The second is a shift in the focus of TPAs from one of claims adjudication to one that involves medical practice management. TPAs are establishing the capability to effectively monitor and manage practice patterns, utilization controls, emerging technologies, quality of care and, ultimately, individual satisfaction. New turnkey systems modules are available that will allow many of the functions performed by HMOs to be performed by TPAs for employers at a more efficient cost and efficiently; these systems do more than process claims-they can monitor the entire treatment plan for the patient, identifying duplication of services, drugs that may have adverse reactions and a host of other functions that improve overall care for the patient and obtain the maximum value for expenditures. The entrepreneurial TPA can use this technology in support of already-established, close-to-the-customer relationships. The large health care organizations, with their one-size-fits-all approach, simply cannot compete on this level.

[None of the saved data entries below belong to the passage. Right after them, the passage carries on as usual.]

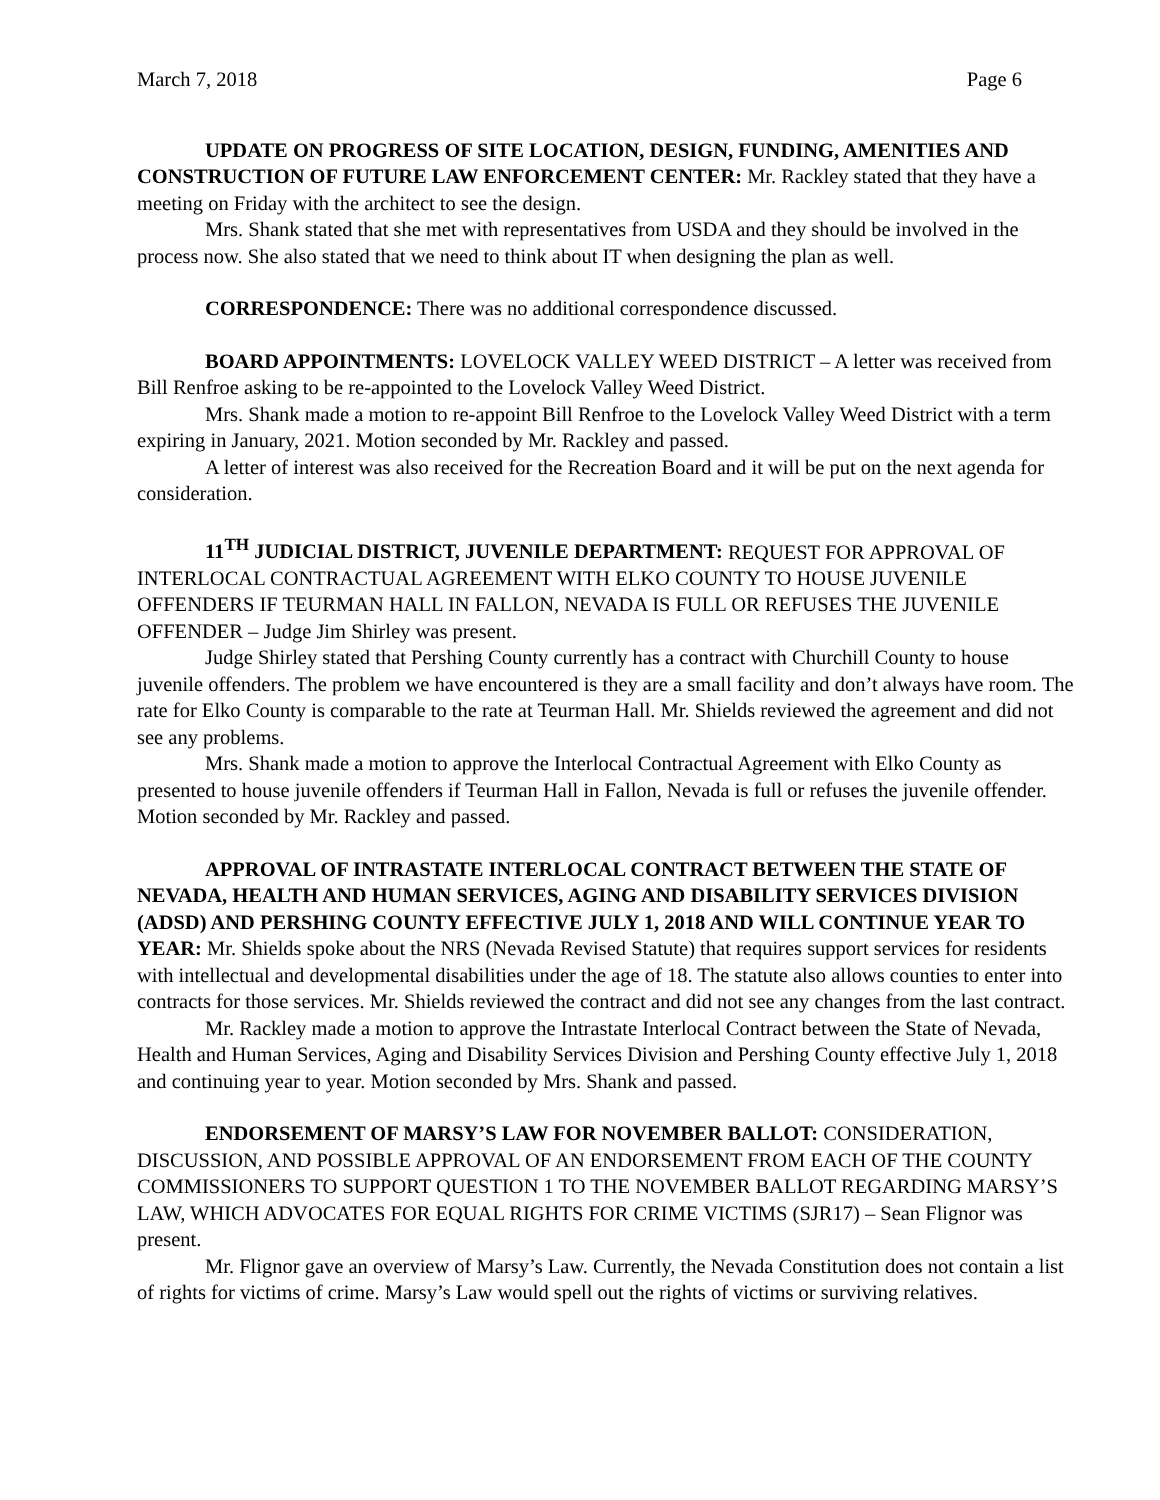March 7, 2018 Page 6
UPDATE ON PROGRESS OF SITE LOCATION, DESIGN, FUNDING, AMENITIES AND CONSTRUCTION OF FUTURE LAW ENFORCEMENT CENTER: Mr. Rackley stated that they have a meeting on Friday with the architect to see the design.
Mrs. Shank stated that she met with representatives from USDA and they should be involved in the process now. She also stated that we need to think about IT when designing the plan as well.
CORRESPONDENCE: There was no additional correspondence discussed.
BOARD APPOINTMENTS: LOVELOCK VALLEY WEED DISTRICT – A letter was received from Bill Renfroe asking to be re-appointed to the Lovelock Valley Weed District.
Mrs. Shank made a motion to re-appoint Bill Renfroe to the Lovelock Valley Weed District with a term expiring in January, 2021. Motion seconded by Mr. Rackley and passed.
A letter of interest was also received for the Recreation Board and it will be put on the next agenda for consideration.
11<sup>TH</sup> JUDICIAL DISTRICT, JUVENILE DEPARTMENT: REQUEST FOR APPROVAL OF INTERLOCAL CONTRACTUAL AGREEMENT WITH ELKO COUNTY TO HOUSE JUVENILE OFFENDERS IF TEURMAN HALL IN FALLON, NEVADA IS FULL OR REFUSES THE JUVENILE OFFENDER – Judge Jim Shirley was present.
Judge Shirley stated that Pershing County currently has a contract with Churchill County to house juvenile offenders. The problem we have encountered is they are a small facility and don’t always have room. The rate for Elko County is comparable to the rate at Teurman Hall. Mr. Shields reviewed the agreement and did not see any problems.
Mrs. Shank made a motion to approve the Interlocal Contractual Agreement with Elko County as presented to house juvenile offenders if Teurman Hall in Fallon, Nevada is full or refuses the juvenile offender. Motion seconded by Mr. Rackley and passed.
APPROVAL OF INTRASTATE INTERLOCAL CONTRACT BETWEEN THE STATE OF NEVADA, HEALTH AND HUMAN SERVICES, AGING AND DISABILITY SERVICES DIVISION (ADSD) AND PERSHING COUNTY EFFECTIVE JULY 1, 2018 AND WILL CONTINUE YEAR TO YEAR: Mr. Shields spoke about the NRS (Nevada Revised Statute) that requires support services for residents with intellectual and developmental disabilities under the age of 18. The statute also allows counties to enter into contracts for those services. Mr. Shields reviewed the contract and did not see any changes from the last contract.
Mr. Rackley made a motion to approve the Intrastate Interlocal Contract between the State of Nevada, Health and Human Services, Aging and Disability Services Division and Pershing County effective July 1, 2018 and continuing year to year. Motion seconded by Mrs. Shank and passed.
ENDORSEMENT OF MARSY’S LAW FOR NOVEMBER BALLOT: CONSIDERATION, DISCUSSION, AND POSSIBLE APPROVAL OF AN ENDORSEMENT FROM EACH OF THE COUNTY COMMISSIONERS TO SUPPORT QUESTION 1 TO THE NOVEMBER BALLOT REGARDING MARSY’S LAW, WHICH ADVOCATES FOR EQUAL RIGHTS FOR CRIME VICTIMS (SJR17) – Sean Flignor was present.
Mr. Flignor gave an overview of Marsy’s Law. Currently, the Nevada Constitution does not contain a list of rights for victims of crime. Marsy’s Law would spell out the rights of victims or surviving relatives.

The combination of technology and new areas of expertise will enable the TPA to serve as an effective buying agent for an employer, in setting up and choosing a network, and as the manager of the provider network.

The convergence of local/regional alliance and TPA brings together the best of contract medicine and medical practice management and can provide the self-funded employer with the tools necessary to offer an effective alternative to the HMO market, increasingly dominated by large companies.

Self-funding with an exclusive provider organization can offer competitive and stable pricing, plan participant choice of provider and strong management of the network and plan utilization by the TPA. This concept, which should be dubbed "managed choice," bears examination by employers who remain committed to managing their own destinies.

Robert E. Olsen is managing director of Pacific Risk Management Services, a Fountain Valley, Calif.-based marketer of stop-loss coverage and a unit of PM Group Life Insurance Co.